What you are asked to do → Do not repeat pictures. Repeat exactly the lines of the listing below from its first line through the line with "middle pip: (570, 582)".
:: Input data ::
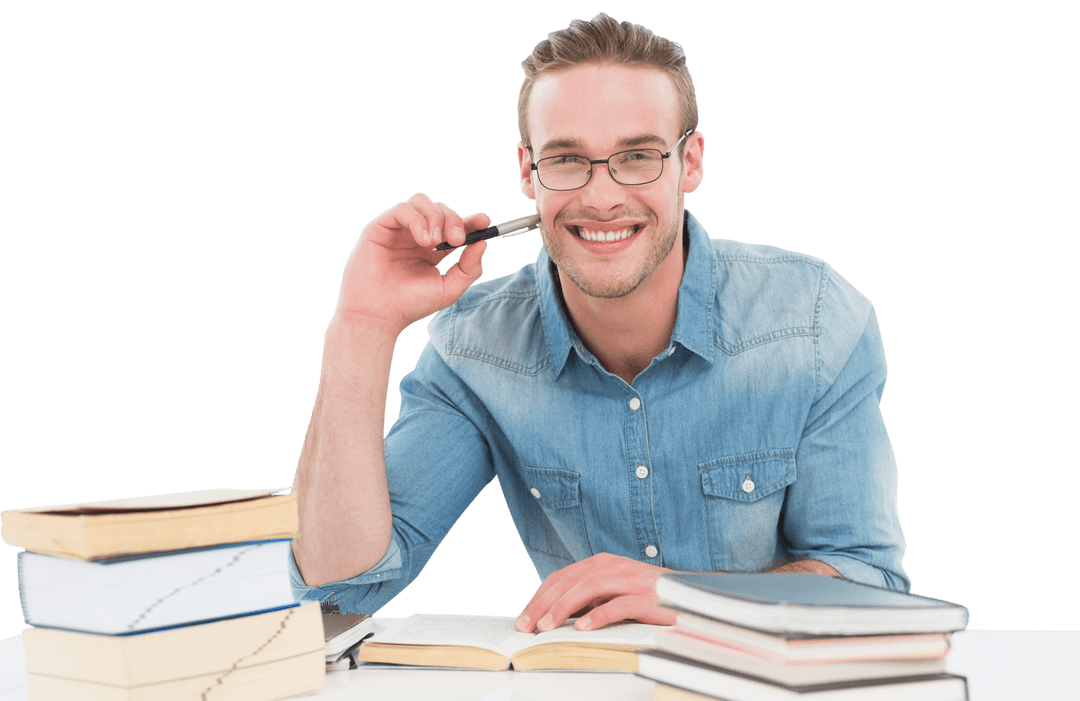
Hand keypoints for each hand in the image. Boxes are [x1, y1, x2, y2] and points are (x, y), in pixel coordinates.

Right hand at [335, 192, 489, 333]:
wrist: (379, 315)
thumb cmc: (410, 305)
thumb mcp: (448, 289)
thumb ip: (468, 268)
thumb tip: (484, 242)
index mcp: (433, 250)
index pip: (455, 226)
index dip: (471, 221)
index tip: (485, 222)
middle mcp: (416, 236)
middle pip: (441, 210)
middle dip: (454, 220)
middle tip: (457, 240)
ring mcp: (398, 230)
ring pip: (422, 202)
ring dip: (436, 217)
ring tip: (434, 242)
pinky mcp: (380, 227)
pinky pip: (403, 209)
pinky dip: (417, 219)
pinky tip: (422, 241)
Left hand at [515, 553, 677, 631]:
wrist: (692, 596)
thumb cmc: (648, 599)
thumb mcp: (612, 595)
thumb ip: (588, 599)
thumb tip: (551, 617)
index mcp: (602, 564)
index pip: (562, 577)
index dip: (539, 597)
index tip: (524, 619)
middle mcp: (614, 566)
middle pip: (570, 582)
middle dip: (544, 604)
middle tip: (527, 627)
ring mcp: (632, 580)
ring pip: (589, 589)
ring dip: (564, 608)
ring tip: (547, 627)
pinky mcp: (649, 598)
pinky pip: (620, 605)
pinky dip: (599, 615)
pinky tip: (582, 628)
:::
Response below →
Hand keypoints for each hand in the image. Boxes are [x1, y1, x2, y2] and points are (x, y), in pixel coordinates.

Right hand at [335, 192, 489, 333]:
wrist: (379, 315)
thumb cmc: (410, 305)
thumb mcp: (448, 289)
thumb ip: (468, 268)
thumb tip: (484, 242)
index mcp: (433, 250)
index pip: (455, 226)
index dip: (471, 221)
index tip: (485, 222)
middle mcp: (416, 236)
middle pip: (441, 210)
middle dip: (454, 220)
middle tip: (457, 240)
ring mcp: (398, 230)
ring pip: (422, 202)
ring dip: (436, 217)
ring tip: (434, 242)
pinky mcp: (380, 227)
pinky pip: (403, 209)
pinky dip: (417, 219)
pinky tip: (422, 241)
Left hand at [515, 553, 677, 631]:
wrist: (692, 596)
thumb cmc: (648, 599)
thumb mcp: (612, 595)
thumb ip: (588, 599)
thumb tip: (551, 617)
index mcp: (602, 564)
index pip: (562, 577)
index dip: (539, 597)
index tip: (524, 619)
middle mcp: (614, 566)
middle pip: (570, 582)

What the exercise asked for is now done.